Stored items
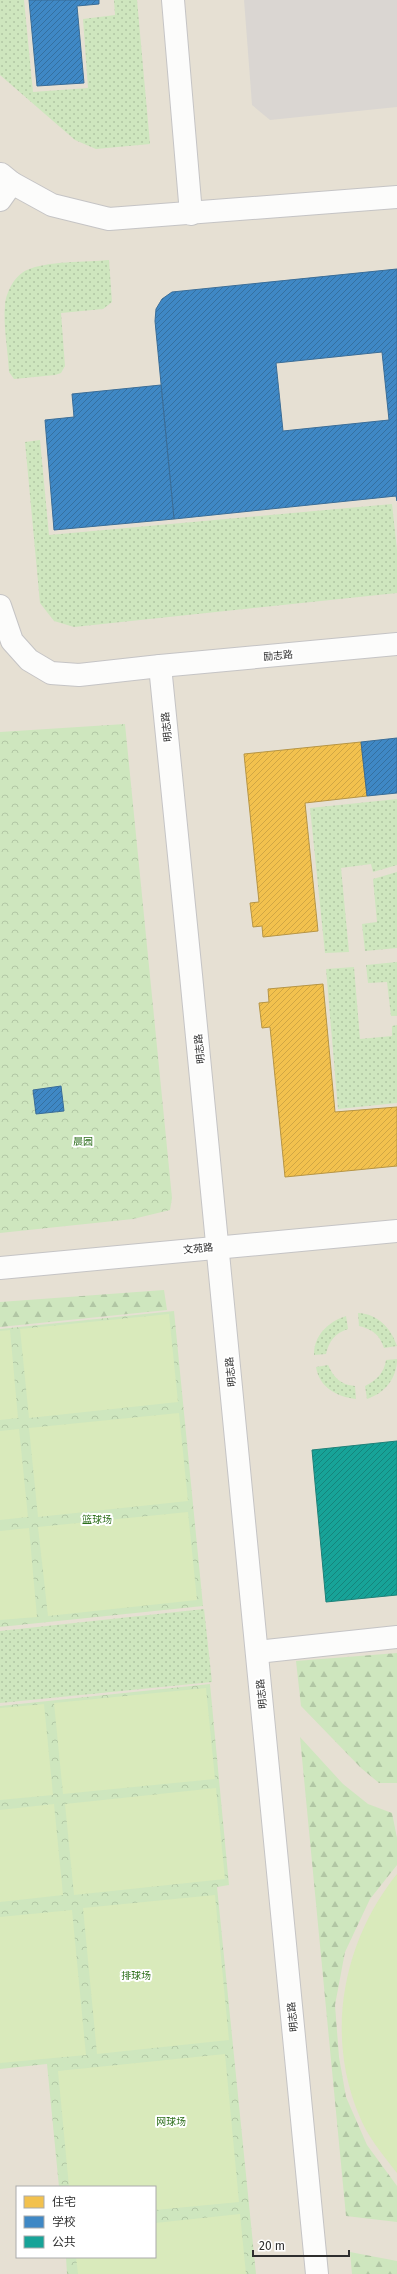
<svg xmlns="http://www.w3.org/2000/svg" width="397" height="2274" viewBox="0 0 397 2274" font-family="'Fira Sans','Noto Sans SC',sans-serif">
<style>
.education{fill:#e6e0d3;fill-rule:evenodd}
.grass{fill:url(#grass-dots)}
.forest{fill:url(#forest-firs)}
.park{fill:url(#park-crowns)}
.pitch{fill:#d9eabb}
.plaza{fill:#dad6d2}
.homes{fill:url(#homes-hatch);stroke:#b79544}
.schools{fill:url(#schools-hatch);stroke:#3a6d98;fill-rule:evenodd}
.public{fill:url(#public-hatch);stroke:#1e8078}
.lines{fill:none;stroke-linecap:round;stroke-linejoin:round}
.minor-casing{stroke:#c5c4c5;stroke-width:24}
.minor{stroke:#fcfcfb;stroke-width:22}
.labels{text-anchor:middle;stroke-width:4;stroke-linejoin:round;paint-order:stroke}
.street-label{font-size:10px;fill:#2e2e2e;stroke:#fff}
.park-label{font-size:10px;fill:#2c6e1b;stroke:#fff}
</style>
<defs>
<pattern id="grass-dots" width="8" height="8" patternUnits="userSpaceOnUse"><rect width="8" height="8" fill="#cee6be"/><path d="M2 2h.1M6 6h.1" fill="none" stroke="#b1c6a4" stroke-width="1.8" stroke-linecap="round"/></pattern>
<pattern id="forest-firs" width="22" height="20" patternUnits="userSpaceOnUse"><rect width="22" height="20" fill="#cee6be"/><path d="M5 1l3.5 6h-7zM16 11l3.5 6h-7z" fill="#b1c6a4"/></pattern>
<pattern id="park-crowns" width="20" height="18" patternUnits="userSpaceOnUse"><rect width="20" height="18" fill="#cee6be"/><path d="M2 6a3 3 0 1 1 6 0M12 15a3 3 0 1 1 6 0" fill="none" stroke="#b1c6a4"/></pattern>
<pattern id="homes-hatch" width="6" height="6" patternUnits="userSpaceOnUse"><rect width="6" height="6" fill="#f2c14e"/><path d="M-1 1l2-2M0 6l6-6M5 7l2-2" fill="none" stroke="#d0a644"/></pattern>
<pattern id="schools-hatch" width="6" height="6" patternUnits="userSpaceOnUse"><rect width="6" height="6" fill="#3f88c5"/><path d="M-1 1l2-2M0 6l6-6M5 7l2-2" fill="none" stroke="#3570a0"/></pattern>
<pattern id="public-hatch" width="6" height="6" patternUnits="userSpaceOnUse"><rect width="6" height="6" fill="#17a398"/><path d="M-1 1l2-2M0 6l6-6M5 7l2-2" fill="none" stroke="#15857c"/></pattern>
</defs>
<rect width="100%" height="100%" fill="#ece8e4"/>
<path class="education" d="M0,0H397V2274H0ZM17,2187H155V2257H17Z"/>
<g class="grass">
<polygon points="0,0 24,0 33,92 88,88 83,19 115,15 114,0 137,0 150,144 96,149 75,140 0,75"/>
<path d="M109,260L112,302L103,309L61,313L65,366L61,373L55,375L14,379L9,372C8,350 3,326 5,305C6,292 15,275 27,270C46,261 87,262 109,260Z"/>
<polygon points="40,440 49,535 392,504 397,550 397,593 74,627 54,621 40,603 25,442"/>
<polygon points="397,799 397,865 373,872 371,864 341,868 349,952 325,953 310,808"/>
<polygon points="397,872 397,948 365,951 362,924 377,922 373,879"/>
<polygon points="397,962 397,1016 391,1016 387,982 368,983 366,965"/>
<polygon points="354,967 360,1039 392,1036 392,1026 397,1025 397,1103 338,1109 326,969"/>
<path d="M358,1313C378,1314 391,1328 397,1346L384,1348C380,1335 372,1329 359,1326Z"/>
<path d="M346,1316L348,1329C335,1333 329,1341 326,1354L314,1355C314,1335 328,1322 346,1316Z"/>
<path d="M397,1359C397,1378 385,1393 367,1399L365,1386C377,1380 384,1373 386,1360Z"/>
<path d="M328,1365C334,1378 341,1385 355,1386L356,1399C337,1397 319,1387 316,1367Z"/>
<polygon points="204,1609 212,1682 0,1703 0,1631"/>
</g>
<g class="forest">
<polygon points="164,1290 167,1310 0,1327 0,1302"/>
<polygon points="397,1653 397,1783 379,1783 361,1768 301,1706 296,1661"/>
<polygon points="300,1737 343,1784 368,1804 392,1813 397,1838 397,1865 370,1899 345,1952 335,2005 339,2057 346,2097 367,2145 397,2186 397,2222 346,2216"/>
<polygon points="350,2252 397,2261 397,2274 352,2274"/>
</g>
<g class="park">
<polygon points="125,724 172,1198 170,1210 133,1219 0,1233 0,732"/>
<polygon points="174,1311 203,1606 0,1627 0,1329"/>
<polygon points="210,1684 229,1885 217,1887 256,2274 67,2274 66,2257 155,2257 155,2187 59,2187 47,2064 0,2069 0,1706"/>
</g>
<g class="pitch">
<polygon points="169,1314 178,1402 29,1418 20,1329"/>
<polygon points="10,1330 18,1418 0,1420 0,1331"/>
<polygon points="179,1413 188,1501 38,1517 29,1428"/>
<polygon points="19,1429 28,1517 0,1520 0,1431"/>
<polygon points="188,1512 197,1600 48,1616 38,1527"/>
<polygon points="29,1528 37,1617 0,1620 0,1531"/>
<polygon points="206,1688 215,1779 63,1794 54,1703"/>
<polygon points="44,1704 53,1795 0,1800 0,1708"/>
<polygon points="216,1788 225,1879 74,1895 65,1804"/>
<polygon points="54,1804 63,1895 0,1902 0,1810"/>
<path d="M397,1874V2173C383,2155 367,2136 359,2115C325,2034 343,1941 397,1874Z"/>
<polygon points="215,1895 229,2040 97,2054 83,1908"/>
<polygon points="72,1910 86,2055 0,2063 0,1917"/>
<polygon points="225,2054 239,2202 155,2210 155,2187 69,2187 58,2071"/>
<polygon points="240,2214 246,2274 78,2274 76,2257 155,2257 155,2223"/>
</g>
<polygon class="plaza" points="244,0 397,0 397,107 270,120 252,105"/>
<g class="homes">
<polygon points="361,742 367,796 305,803 318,931 263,937 262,926 253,927 250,903 259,902 244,754"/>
<polygon points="323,984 335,1112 397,1107 397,1166 285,1177 270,1027 262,1028 259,1003 269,1002 268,989"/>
</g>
<g class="schools">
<polygon points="29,0 99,0 99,4 77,6 84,83 37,86"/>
<path d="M397,269V501L396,496L174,519L155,321L156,309L162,299L172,292ZM382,352L389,420L283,431L276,363Z"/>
<polygon points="161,385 174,519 54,530 45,420 74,417 72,394"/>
<polygon points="397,738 397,793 367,796 361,742"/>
<polygon points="61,1086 64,1111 36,1114 33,1090"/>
</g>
<polygon class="public" points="397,1441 397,1595 326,1602 312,1450"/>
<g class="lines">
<g class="minor-casing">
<g id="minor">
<polyline points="173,0 191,214"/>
<polyline points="12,183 52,205 109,219 397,197"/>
<polyline points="0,200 12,183 1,174"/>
<polyline points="0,606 12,641 29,660 51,673 79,675 160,666 191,975 317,2274"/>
<polyline points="160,666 397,644"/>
<polyline points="0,1268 397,1231"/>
<polyline points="257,1652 397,1637"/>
</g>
</g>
<use href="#minor" class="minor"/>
</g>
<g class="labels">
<g class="street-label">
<text transform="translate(278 655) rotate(-5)" y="4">励志路</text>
<text transform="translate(166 727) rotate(-96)" y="4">明志路</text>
<text transform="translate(199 1049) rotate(-96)" y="4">明志路</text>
<text transform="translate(198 1248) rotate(-6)" y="4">文苑路</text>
<text transform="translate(230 1372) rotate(-96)" y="4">明志路</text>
<text transform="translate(261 1694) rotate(-96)" y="4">明志路</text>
<text transform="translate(292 2017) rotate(-96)" y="4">明志路</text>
</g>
<g class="park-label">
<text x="83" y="1145">晨园</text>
<text x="97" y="1523">篮球场</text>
<text x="136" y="1979">排球场</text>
<text x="171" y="2125">网球场</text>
</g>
</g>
<rect x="16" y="2186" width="140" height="72" fill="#ffffff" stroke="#ababab"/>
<rect x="24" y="2196" width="20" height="12" fill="#f2c14e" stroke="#ababab"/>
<text x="52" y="2206" font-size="12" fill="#2e2e2e">住宅</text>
<rect x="24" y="2216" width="20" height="12" fill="#3f88c5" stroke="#ababab"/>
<text x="52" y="2226" font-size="12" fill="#2e2e2e">学校</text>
<rect x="24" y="2236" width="20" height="12" fill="#17a398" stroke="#ababab"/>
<text x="52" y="2246" font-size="12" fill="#2e2e2e">公共</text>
<path d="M253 2250v6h96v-6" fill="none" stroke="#2e2e2e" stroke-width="2"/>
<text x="259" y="2250" font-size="12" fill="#2e2e2e" stroke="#ffffff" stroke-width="3" paint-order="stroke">20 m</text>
</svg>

• [What needs to be done] Search the entries above for the word "lines", and copy every line where it occurs.

• [Task solution]
.lines{fill:none;stroke-linecap:round;stroke-linejoin:round}
<g class="lines">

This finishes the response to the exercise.